Americans with college loans are being targeted by a growing number of scams seeking to take advantage of the confusion surrounding the Biden administration’s debt cancellation plan, government officials warn.
The Federal Communications Commission has pledged to crack down on robocalls asking former students for financial information under the guise of collecting or forfeiting payments.
Consumers are “likely talking to a scammer” if a robocall urges them to provide money, informs them of loan cancellation fees, or directs them to a website other than StudentAid.gov, the FCC said in its statement. application notice.
The FCC advisory follows separate alerts the White House, Federal Trade Commission and Department of Education issued last month as federal agencies work to shut down scams.
Officials say fraudsters flooded American smartphones with calls and texts whenever the Biden administration took action on student loans. Many fake emails, text messages, calls, and pop-up ads invoke President Biden by name.

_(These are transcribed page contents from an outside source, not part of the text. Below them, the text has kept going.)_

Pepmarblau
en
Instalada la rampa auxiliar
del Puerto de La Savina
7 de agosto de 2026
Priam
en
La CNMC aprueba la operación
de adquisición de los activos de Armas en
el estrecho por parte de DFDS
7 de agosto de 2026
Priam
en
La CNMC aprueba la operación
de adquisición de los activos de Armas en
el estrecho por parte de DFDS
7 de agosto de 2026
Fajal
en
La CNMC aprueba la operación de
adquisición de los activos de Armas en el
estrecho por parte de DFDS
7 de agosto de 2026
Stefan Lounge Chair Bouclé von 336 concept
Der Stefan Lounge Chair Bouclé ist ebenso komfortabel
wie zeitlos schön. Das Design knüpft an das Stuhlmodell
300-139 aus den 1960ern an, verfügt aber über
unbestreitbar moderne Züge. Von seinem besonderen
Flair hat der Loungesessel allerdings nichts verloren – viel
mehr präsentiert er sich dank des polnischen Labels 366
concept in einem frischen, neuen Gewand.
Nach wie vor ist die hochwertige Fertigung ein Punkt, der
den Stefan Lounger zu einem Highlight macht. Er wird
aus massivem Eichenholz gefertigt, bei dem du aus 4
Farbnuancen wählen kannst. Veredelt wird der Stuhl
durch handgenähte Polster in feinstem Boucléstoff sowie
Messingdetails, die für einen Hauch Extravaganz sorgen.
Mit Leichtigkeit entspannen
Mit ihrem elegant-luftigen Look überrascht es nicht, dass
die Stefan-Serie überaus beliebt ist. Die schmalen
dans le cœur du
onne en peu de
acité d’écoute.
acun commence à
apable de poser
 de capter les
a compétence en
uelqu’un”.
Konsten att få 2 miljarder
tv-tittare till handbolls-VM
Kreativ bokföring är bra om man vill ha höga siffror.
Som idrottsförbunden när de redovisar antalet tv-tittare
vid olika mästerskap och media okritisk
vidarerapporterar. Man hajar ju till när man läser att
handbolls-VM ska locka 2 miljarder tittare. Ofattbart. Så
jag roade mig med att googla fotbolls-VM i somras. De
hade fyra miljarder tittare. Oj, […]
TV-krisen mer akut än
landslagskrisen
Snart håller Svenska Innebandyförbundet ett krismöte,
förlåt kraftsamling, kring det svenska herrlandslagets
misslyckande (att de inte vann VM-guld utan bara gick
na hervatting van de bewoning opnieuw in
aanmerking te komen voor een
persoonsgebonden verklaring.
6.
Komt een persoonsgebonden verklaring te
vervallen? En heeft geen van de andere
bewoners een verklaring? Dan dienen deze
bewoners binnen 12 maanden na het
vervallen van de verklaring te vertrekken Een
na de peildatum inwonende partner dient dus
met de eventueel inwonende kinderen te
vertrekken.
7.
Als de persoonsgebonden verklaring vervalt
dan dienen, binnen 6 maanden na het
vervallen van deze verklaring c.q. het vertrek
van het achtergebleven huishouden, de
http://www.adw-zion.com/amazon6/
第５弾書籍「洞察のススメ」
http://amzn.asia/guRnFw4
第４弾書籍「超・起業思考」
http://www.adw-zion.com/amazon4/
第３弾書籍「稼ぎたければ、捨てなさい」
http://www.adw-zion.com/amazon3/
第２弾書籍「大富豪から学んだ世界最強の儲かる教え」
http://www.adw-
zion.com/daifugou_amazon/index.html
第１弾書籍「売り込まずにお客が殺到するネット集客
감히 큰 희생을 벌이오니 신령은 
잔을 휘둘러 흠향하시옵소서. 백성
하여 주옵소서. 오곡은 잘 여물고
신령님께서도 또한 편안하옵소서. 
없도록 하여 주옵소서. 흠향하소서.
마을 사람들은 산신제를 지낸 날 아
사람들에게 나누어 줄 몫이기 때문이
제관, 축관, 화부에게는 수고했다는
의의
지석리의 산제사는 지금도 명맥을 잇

The wave of scams began on August 24, when the president announced plans to forgive up to $20,000 in debt per borrower for millions of Americans.
Zulfikar Ramzan, chief scientist at Boston-based Aura, said the cybersecurity firm received reports of scam phone calls “within hours” of the announcement.
“Since the student loan cancellation was announced by the Biden administration in August, there has been a surge in the number of scam calls, emails, and sites claiming to offer students and alumni debt forgiveness,” Ramzan said in an email.
Scams follow a pattern of seeking financial information about the victim or charging too-good-to-be-true fees in exchange for debt forgiveness.
“Fraudulent parties posing as student loan officers or the federal government may text or email you with a link that takes you to a bogus site designed to steal your personal information,” Ramzan said. . “To not answer.”
Internet advertisements touting the scams communicate a false sense of urgency by using slogans such as “act now to qualify for student loan forgiveness before [Biden administration] the program is interrupted.
In a recent review of 242 Google ads related to student loan forgiveness, the nonprofit Tech Transparency Project found that nearly 12% were fraudulent.
Security experts say fraud increases every time the Biden administration announces changes to the federal student loan process.
On Monday, the Department of Education announced a sweeping overhaul of federal student loan guidelines aimed at making debt relief more accessible to borrowers.
The department has also suspended federal student loan repayment seven times since the pandemic shutdowns began in March 2020, most recently pushing back the debt freeze to Dec. 31.
“Scammers like to follow the news and use the news to rip off Americans with their hard-earned money,” said Giulia Porter, vice president of anti-spam and text-blocking app RoboKiller.
RoboKiller estimates that 6 billion robocalls and 31 million robotexts linked to student loan scams have cost US smartphone users more than $5 billion.
Ms Porter said the company first identified an increase in scams after the president’s announcement in August. That month, Americans received approximately 611 million robocalls and 9 million robotexts.
RoboKiller estimates that Americans could see another 5-10% spike in student loan robocalls by the end of this year.
The The FCC said Americans who believe they received a fraudulent call should avoid sharing personal or financial information, hang up, and report it to the federal government.
The agency also wants phone companies to crack down on fraudsters.
“We call on telephone companies to be extra vigilant and take decisive action to block student loan scam robocalls,” FCC Chairman Jessica Rosenworcel said in a statement. “We are prepared to act in any way possible and throw the book on call bots that illegally target consumers.”
James Quaid, founder and CEO of anti-fraud operator GoTalk Wireless, said student loan scammers see smartphones as the easiest way to reach people.
“As many of us are connected to our phones and now use our devices for all services, private and government, this is an easy way for fraudsters to connect with potential victims,” Mr Quaid said.